Tahun 2001, kami berpisah selepas kelulusan SMP. Semenjak itu, saya tak pernah bertemu lagi dengannya. Bahkan selama 3 tahun SMA dan beberapa tahun kuliah, saya tak pernah mendengar kabar tentangnya.

***

Terkadang, kesederhanaan berarti melakukan sesuatu tanpa dibuat-buat. Sesuatu dilakukan karena memang begitulah orangnya. Rahmat bersikap santun dan tak sungkan menolong, karena memang begitulah orangnya.

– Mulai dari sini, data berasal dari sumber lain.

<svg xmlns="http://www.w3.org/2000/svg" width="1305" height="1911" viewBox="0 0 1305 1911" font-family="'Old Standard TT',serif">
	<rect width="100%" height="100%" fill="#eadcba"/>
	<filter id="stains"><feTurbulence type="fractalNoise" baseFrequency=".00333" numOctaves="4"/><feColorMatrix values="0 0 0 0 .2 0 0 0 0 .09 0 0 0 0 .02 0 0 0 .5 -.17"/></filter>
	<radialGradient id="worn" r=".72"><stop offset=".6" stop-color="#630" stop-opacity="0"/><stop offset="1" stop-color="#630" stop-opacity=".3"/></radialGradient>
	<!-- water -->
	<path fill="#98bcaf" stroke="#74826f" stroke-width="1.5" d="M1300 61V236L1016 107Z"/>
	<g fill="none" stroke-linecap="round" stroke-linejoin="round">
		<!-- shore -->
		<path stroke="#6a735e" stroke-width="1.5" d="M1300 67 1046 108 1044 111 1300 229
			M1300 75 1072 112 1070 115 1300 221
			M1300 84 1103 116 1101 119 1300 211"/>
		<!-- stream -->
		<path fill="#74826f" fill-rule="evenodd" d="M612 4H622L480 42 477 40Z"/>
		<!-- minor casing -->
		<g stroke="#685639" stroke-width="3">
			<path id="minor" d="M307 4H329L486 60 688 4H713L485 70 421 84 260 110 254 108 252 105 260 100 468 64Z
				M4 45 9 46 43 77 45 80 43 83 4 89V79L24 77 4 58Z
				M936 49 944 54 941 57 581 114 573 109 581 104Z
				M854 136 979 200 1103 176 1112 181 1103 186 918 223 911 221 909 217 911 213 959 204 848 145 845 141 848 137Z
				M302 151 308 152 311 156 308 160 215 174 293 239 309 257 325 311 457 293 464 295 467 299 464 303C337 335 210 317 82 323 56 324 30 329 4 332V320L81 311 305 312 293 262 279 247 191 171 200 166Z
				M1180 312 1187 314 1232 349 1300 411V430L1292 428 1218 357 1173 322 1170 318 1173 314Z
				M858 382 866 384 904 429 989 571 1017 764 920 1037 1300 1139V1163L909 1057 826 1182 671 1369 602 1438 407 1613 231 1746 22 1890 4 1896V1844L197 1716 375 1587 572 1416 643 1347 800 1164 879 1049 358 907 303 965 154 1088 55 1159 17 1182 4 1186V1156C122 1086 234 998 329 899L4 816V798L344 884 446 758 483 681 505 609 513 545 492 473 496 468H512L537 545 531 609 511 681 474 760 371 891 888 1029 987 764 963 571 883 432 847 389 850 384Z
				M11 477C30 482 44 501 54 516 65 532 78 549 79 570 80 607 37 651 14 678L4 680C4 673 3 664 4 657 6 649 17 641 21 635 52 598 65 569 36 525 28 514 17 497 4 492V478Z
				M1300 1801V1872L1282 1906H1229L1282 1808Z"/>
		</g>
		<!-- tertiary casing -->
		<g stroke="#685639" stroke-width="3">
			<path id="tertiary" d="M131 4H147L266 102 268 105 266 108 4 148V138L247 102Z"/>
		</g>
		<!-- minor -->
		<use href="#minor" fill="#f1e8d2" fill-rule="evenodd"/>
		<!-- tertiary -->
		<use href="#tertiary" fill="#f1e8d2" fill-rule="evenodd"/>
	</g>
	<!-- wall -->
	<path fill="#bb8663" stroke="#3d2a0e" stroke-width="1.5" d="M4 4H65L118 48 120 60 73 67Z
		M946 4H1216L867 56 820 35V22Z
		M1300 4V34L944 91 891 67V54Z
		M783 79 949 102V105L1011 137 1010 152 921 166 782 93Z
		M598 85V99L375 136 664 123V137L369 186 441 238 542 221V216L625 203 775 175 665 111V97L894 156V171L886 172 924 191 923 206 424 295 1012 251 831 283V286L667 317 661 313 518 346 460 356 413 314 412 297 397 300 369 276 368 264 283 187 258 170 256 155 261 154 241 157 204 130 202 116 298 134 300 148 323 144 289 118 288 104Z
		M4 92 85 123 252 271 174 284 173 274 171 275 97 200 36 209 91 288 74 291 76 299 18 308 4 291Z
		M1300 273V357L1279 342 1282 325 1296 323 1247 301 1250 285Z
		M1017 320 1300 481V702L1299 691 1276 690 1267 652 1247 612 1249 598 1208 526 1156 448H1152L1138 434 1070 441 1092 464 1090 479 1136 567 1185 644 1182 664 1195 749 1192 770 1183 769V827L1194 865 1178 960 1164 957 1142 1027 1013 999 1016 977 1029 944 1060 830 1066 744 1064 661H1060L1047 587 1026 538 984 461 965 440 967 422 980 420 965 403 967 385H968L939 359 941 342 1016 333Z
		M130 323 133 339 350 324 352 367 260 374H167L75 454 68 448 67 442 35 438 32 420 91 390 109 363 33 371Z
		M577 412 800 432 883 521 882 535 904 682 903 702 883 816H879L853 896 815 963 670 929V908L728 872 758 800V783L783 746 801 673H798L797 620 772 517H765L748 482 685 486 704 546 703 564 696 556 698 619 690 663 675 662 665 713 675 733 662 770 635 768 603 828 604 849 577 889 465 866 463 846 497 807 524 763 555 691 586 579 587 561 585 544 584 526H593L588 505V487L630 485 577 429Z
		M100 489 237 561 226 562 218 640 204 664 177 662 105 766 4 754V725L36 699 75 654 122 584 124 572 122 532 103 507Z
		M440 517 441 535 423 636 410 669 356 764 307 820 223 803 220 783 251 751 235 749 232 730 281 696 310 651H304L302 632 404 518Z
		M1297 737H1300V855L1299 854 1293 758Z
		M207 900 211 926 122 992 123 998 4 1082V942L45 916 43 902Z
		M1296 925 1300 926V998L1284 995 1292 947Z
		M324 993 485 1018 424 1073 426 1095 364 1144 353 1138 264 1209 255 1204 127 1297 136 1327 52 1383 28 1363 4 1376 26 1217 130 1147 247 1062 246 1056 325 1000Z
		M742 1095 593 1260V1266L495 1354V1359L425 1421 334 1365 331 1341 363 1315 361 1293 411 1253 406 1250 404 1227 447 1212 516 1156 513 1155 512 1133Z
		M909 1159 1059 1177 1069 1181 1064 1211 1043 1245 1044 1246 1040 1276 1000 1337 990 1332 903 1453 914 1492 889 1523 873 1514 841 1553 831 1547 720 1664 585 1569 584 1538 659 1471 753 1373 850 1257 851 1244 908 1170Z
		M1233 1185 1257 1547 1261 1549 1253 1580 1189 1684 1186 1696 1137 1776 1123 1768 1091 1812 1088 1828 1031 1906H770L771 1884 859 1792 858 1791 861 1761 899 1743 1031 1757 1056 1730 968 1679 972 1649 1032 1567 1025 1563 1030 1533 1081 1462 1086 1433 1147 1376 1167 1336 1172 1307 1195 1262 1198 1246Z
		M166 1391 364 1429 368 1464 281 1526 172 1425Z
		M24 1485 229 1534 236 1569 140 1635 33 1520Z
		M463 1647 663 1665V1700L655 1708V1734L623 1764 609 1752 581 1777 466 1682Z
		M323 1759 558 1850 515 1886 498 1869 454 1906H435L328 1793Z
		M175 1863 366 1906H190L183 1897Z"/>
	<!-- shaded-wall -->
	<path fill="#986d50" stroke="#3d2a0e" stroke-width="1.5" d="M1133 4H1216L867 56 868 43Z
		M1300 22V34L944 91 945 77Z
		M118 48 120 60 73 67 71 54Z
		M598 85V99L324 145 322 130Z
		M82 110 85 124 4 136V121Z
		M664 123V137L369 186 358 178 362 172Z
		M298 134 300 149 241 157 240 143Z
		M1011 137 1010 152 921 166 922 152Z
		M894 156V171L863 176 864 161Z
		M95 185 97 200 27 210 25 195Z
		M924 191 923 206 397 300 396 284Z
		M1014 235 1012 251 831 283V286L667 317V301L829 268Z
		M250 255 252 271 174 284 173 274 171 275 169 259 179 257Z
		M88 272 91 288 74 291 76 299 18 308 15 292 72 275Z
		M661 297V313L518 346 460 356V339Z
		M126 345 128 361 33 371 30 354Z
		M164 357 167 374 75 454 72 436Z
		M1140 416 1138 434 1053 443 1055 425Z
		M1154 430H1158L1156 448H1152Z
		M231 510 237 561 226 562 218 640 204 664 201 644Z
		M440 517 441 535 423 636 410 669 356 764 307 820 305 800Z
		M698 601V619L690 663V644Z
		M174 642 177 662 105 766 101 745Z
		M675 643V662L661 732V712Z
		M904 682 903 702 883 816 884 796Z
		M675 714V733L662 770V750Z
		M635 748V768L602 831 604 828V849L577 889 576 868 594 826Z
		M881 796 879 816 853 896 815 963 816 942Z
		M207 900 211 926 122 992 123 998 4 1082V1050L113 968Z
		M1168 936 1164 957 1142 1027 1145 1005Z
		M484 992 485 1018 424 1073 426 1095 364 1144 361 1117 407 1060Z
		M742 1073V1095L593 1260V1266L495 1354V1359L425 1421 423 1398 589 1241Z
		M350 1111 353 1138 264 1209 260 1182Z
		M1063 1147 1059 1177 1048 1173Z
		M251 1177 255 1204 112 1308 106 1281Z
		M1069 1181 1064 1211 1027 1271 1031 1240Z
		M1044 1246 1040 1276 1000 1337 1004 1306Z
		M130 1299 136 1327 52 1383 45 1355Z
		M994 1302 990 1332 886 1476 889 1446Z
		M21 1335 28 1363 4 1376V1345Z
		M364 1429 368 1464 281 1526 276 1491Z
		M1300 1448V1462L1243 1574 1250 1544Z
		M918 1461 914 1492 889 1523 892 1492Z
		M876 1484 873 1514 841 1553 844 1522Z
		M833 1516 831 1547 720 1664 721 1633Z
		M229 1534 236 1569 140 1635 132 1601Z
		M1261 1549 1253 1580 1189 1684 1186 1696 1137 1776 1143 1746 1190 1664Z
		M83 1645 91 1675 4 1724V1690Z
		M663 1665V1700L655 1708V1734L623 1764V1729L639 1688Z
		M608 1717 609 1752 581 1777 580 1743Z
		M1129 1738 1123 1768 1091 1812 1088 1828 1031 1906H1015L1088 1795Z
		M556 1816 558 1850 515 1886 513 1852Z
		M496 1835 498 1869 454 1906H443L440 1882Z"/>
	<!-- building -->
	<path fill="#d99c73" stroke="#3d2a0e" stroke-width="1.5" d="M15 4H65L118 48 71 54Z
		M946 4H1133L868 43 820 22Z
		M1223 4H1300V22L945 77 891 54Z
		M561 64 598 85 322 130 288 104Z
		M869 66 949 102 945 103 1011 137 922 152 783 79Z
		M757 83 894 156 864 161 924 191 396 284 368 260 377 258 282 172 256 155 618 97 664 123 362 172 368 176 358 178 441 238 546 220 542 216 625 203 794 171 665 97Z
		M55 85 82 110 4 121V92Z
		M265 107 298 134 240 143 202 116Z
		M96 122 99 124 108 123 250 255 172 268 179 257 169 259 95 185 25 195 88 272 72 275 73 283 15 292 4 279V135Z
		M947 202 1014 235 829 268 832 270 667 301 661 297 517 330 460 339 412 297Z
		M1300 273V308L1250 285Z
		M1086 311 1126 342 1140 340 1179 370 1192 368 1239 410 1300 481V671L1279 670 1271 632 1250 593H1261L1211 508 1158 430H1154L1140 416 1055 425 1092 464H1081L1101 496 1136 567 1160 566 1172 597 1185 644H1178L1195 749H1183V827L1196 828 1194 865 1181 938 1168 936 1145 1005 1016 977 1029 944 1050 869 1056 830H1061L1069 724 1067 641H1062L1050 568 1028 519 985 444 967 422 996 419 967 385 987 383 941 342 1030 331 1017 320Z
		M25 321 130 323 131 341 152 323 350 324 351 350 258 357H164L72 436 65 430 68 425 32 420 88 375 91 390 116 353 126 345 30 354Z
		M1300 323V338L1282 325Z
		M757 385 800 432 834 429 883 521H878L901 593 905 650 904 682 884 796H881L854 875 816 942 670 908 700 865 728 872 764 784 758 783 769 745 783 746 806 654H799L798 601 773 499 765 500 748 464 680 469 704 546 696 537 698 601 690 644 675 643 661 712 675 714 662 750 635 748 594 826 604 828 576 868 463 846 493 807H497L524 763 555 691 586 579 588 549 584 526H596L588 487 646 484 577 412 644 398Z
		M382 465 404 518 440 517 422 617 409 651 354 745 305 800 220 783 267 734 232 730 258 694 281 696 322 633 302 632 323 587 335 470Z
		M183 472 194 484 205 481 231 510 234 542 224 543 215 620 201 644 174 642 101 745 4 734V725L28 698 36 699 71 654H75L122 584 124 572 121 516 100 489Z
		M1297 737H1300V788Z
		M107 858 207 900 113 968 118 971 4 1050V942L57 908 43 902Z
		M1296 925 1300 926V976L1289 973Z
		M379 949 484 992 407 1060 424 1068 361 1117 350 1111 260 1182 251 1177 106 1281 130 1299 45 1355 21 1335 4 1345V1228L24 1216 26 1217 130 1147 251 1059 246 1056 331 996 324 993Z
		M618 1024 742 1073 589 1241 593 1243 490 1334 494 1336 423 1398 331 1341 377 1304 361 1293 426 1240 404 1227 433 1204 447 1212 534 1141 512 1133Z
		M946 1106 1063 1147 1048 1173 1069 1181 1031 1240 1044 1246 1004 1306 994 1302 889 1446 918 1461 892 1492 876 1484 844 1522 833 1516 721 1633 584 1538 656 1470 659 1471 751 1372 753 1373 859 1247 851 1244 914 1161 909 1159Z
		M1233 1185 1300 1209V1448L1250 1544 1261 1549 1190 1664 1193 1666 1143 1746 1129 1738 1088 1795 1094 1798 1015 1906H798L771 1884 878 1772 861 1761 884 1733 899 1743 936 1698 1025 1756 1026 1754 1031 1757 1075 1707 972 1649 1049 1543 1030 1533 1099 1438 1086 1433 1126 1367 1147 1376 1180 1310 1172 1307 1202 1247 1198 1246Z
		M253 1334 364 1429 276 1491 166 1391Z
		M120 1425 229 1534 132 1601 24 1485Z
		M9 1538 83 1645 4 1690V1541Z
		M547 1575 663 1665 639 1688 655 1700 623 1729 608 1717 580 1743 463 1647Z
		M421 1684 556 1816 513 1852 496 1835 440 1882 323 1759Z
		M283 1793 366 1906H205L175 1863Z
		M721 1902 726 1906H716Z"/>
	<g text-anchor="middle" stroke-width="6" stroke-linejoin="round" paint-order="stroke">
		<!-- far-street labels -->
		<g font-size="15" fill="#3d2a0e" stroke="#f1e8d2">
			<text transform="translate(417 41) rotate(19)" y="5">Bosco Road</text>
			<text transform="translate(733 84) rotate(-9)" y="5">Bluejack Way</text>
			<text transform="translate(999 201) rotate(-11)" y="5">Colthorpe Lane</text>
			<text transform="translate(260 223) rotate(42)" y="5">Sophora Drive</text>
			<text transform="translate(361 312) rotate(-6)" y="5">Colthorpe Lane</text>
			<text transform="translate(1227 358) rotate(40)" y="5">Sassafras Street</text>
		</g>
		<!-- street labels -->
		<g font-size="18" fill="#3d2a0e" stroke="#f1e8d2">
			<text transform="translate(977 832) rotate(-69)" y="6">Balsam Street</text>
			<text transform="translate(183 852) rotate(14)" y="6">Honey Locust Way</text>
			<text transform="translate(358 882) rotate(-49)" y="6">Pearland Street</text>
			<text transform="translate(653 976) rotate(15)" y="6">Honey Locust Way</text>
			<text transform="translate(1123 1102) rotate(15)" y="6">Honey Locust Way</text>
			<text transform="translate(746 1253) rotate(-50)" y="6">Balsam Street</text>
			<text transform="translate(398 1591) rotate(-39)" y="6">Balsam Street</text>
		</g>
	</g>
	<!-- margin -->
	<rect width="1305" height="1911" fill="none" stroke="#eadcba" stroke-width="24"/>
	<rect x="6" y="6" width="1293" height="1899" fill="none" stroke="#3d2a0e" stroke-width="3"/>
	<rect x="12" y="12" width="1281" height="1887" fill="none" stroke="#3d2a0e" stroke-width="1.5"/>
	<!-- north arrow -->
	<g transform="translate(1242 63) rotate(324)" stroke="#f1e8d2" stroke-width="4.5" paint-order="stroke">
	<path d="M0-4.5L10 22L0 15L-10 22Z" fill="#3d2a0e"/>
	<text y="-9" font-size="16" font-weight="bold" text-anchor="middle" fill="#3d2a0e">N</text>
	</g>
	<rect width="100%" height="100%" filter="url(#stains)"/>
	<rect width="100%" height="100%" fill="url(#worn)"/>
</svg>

“Eh, Kamu SMA-nya di sana kan ya?”
“Iya.”
“Kenal dengan Rahmat?” tanya saya.
“Rahmat yang mana?”
“Rahmat Hidayat, yang kalau ngomong suka pakai Basa Sunda lemes.”
“Oh, yang itu... Iya, tahu.”

Saya bertemu dengan seorang teman sekolahnya Rahmat saat SMA, dan diperlihatkan buklet angkatannya. Saya menemukan fotonya di dokumentasi suatu kelas, namun tak melihatnya di dokumentasi ekskul. Ah, apa Rahmat tak aktif di ekskul saat SMA ya?

“Rahmat itu orangnya lempeng-lempeng aja. Ihdina shirathal mustaqim pisan lah! Bahasa Sundanya paling lemes dan sopan. Mau kayak gimanapun keadaannya, dia tetep tenang. Makanya orang-orang di kelas pada nyebut dia Rahmat Ustadz.” Begitu katanya. Seperti biasa, Kang Rahmat tak suka menonjolkan diri di hadapan orang lain. Pertengahan 2010 terdengar kabar bahwa Rahmat menjadi seorang pengajar tahsin di daerah Parongpong Kabupaten Bandung, dan istrinya tengah mengandung ‘calon ustadz’ muda. Semoga Allah memberkahi keluarganya.


 

Ah, dia masih Rahmat yang dulu. Sosok yang baik dan tulus berbalut kesederhanaan, yang kebaikannya selalu membuat saya malu bila lalai beribadah. Tiga tahun mengenal Rahmat, darinya saya menyaksikan bahwa kesantunan bisa menunjukkan jalan yang lurus tanpa ceramah secara panjang lebar. Sesuai dengan namanya, rahmat menunjukan jalan hidayah. Begitulah Rahmat, lelaki penebar rahmat.

Semoga rahmat-Nya selalu menyertai Kang Rahmat.